* [Directions for this task] Exclude the pictures and repeat all of the data exactly.

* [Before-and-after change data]
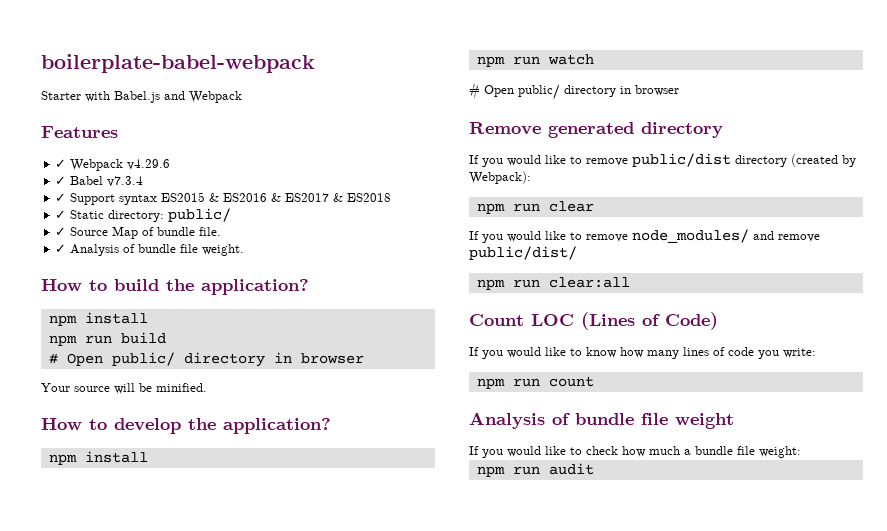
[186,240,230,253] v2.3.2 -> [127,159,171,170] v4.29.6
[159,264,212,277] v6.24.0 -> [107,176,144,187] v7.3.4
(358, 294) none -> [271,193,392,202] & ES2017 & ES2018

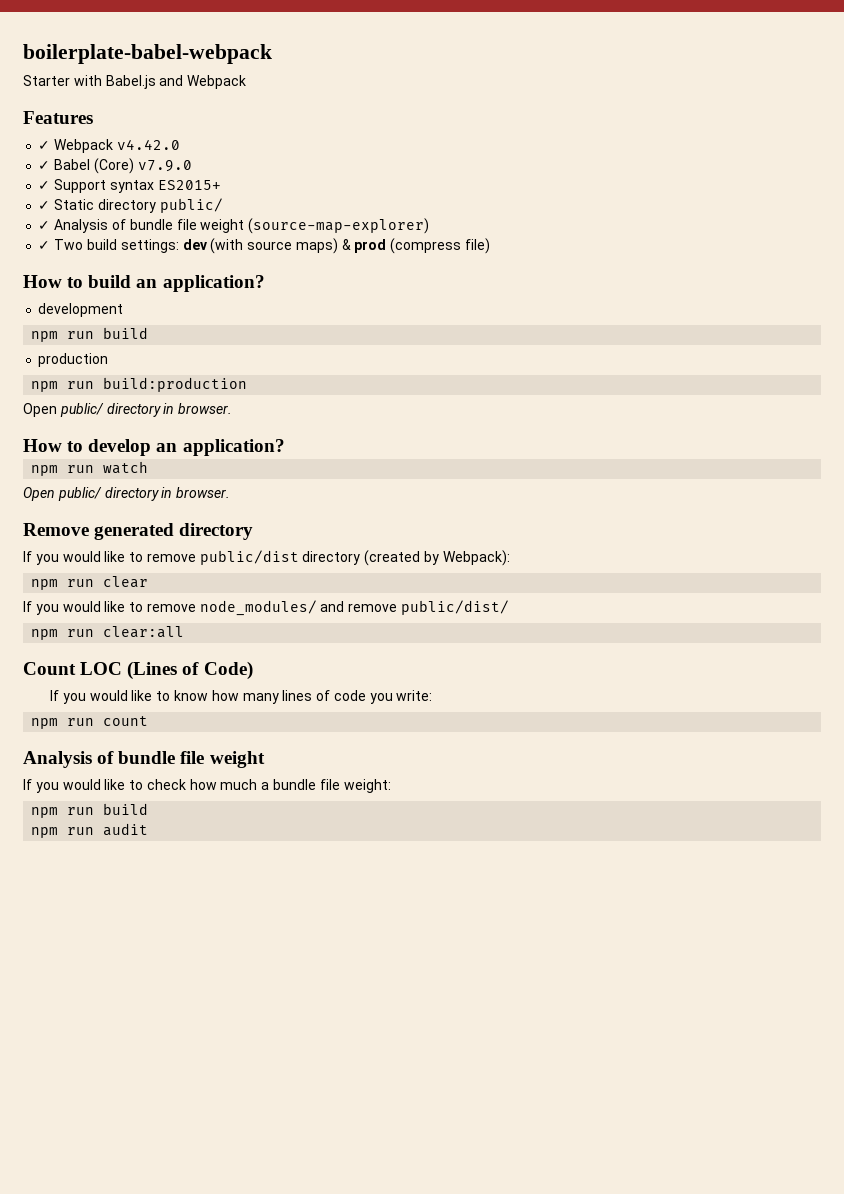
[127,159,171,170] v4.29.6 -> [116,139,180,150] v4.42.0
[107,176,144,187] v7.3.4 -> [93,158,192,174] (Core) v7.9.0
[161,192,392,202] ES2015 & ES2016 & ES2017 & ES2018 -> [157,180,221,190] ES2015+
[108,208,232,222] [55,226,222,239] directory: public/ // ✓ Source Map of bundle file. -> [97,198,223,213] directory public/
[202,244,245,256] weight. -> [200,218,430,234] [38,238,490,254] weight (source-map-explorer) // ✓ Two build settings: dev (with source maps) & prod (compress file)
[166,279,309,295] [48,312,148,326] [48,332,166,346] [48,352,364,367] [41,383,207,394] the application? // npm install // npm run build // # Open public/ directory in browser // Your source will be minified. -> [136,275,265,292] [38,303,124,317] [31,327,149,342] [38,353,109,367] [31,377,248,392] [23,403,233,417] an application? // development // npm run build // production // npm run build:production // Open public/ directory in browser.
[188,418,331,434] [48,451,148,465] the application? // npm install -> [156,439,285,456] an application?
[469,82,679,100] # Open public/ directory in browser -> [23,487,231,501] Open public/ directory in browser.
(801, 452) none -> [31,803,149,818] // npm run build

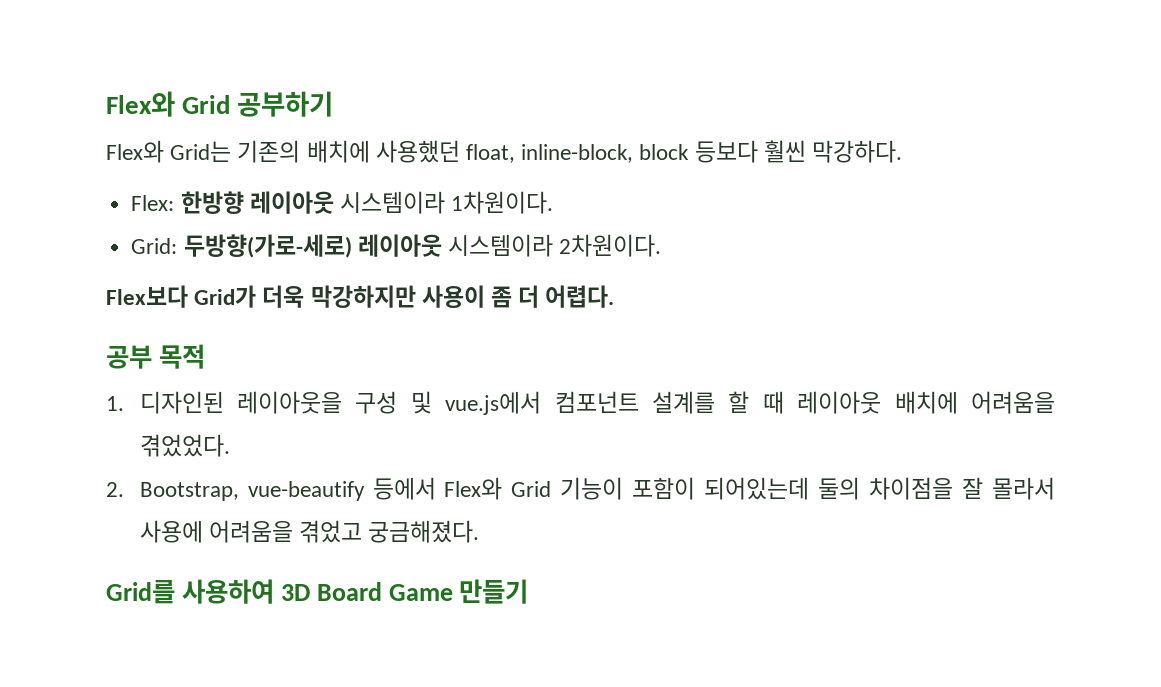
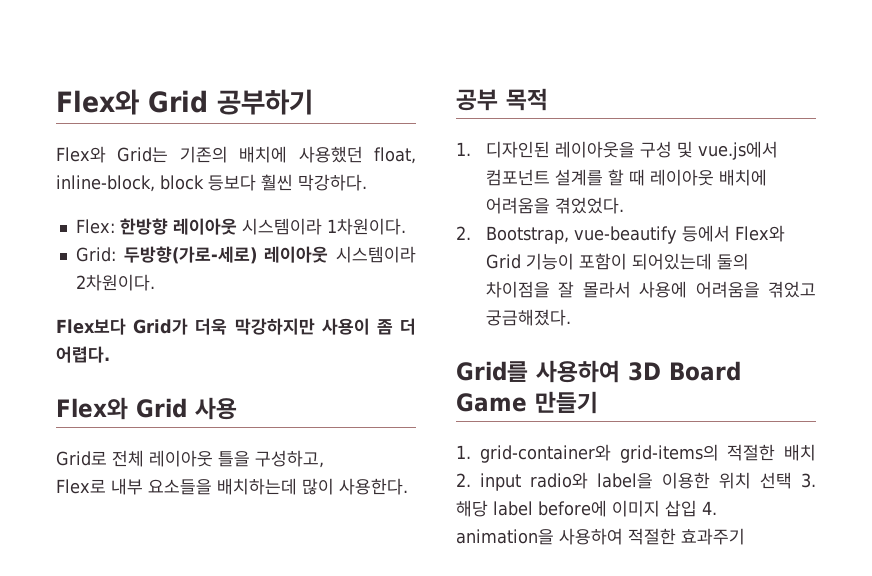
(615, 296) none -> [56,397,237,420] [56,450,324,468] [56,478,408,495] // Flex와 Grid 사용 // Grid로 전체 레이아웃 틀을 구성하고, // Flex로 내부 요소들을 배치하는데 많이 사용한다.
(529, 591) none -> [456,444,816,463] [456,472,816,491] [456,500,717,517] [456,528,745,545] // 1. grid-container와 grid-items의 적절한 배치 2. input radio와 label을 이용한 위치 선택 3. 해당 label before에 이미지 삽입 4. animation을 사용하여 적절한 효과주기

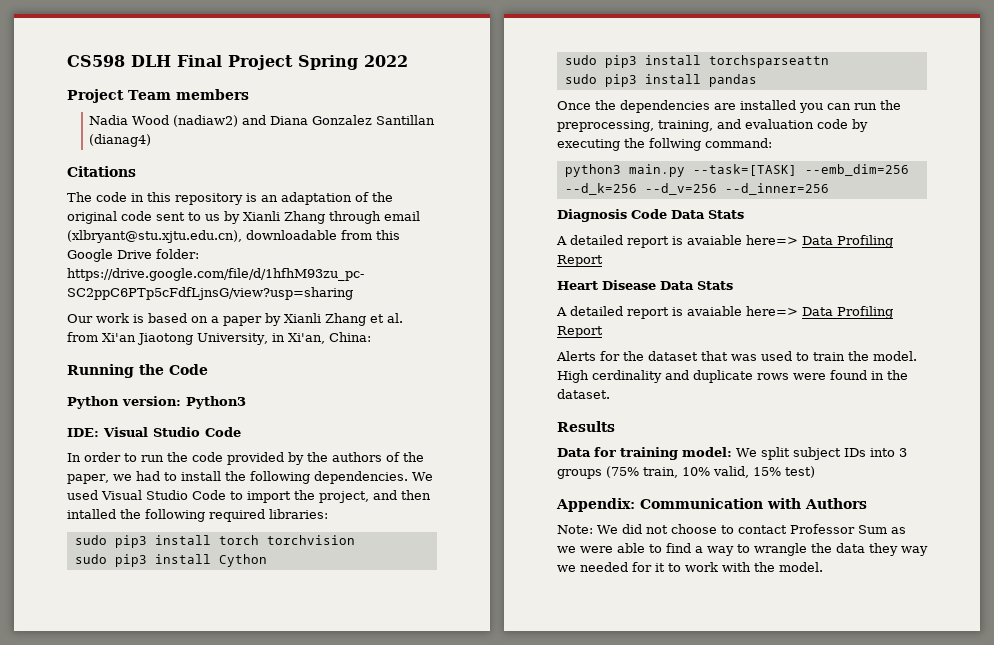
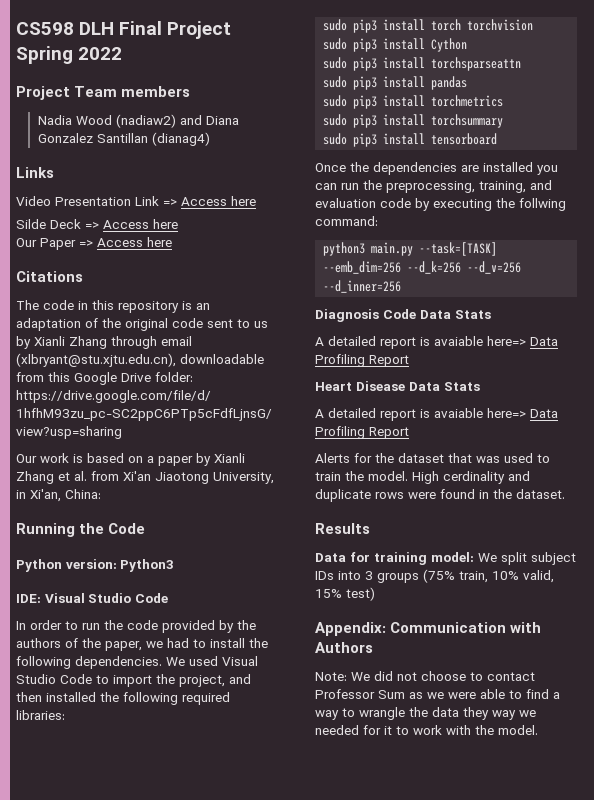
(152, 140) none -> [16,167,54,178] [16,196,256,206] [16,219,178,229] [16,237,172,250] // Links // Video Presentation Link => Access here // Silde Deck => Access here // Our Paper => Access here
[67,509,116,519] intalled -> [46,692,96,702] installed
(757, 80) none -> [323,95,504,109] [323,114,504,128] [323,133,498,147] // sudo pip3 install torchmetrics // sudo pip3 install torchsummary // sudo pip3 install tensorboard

* [Answer for this exercise]
[186,240,230,253] v2.3.2 -> [127,159,171,170] v4.29.6
[159,264,212,277] v6.24.0 -> [107,176,144,187] v7.3.4
(358, 294) none -> [271,193,392,202] & ES2017 & ES2018

[127,159,171,170] v4.29.6 -> [116,139,180,150] v4.42.0
[107,176,144,187] v7.3.4 -> [93,158,192,174] (Core) v7.9.0
[161,192,392,202] ES2015 & ES2016 & ES2017 & ES2018 -> [157,180,221,190] ES2015+
[108,208,232,222] [55,226,222,239] directory: public/ // ✓ Source Map of bundle file. -> [97,198,223,213] directory public/
[202,244,245,256] weight. -> [200,218,430,234] [38,238,490,254] weight (source-map-explorer) // ✓ Two build settings: dev (with source maps) & prod (compress file)
[166,279,309,295] [48,312,148,326] [48,332,166,346] [48,352,364,367] [41,383,207,394] the application? // npm install // npm run build // # Open public/ directory in browser // Your source will be minified. -> [136,275,265,292] [38,303,124,317] [31,327,149,342] [38,353,109,367] [31,377,248,392] [23,403,233,417] an application? // development // npm run build // production // npm run build:production // Open public/ directory in browser.
[188,418,331,434] [48,451,148,465] the application? // npm install -> [156,439,285,456] an application?
[469,82,679,100] # Open public/ directory in browser -> [23,487,231,501] Open public/ directory in browser.
(801, 452) none -> [31,803,149,818] // npm run build

(615, 296) none -> [56,397,237,420] [56,450,324,468] [56,478,408,495] // Flex와 Grid 사용 // Grid로 전체 레이아웃 틀을 구성하고, // Flex로 내부 요소들을 배치하는데 많이 사용한다.
(529, 591) none -> [456,444,816,463] [456,472,816,491] [456,500,717,517] [456,528,745,545] // 1. grid-container와 grid-items의 적절한 배치 2. input radio와 label을 이용한 위치 선택 3. 해당 label before에 이미지 삽입 4. animation을 사용하여 적절한 효과주기

(152, 140) none -> [16,167,54,178] [16,196,256,206] [16,219,178,229] [16,237,172,250] // Links // Video Presentation Link => Access here // Silde Deck => Access here // Our Paper => Access here
[67,509,116,519] intalled -> [46,692,96,702] installed
(757, 80) none -> [323,95,504,109] [323,114,504,128] [323,133,498,147] // sudo pip3 install torchmetrics // sudo pip3 install torchsummary // sudo pip3 install tensorboard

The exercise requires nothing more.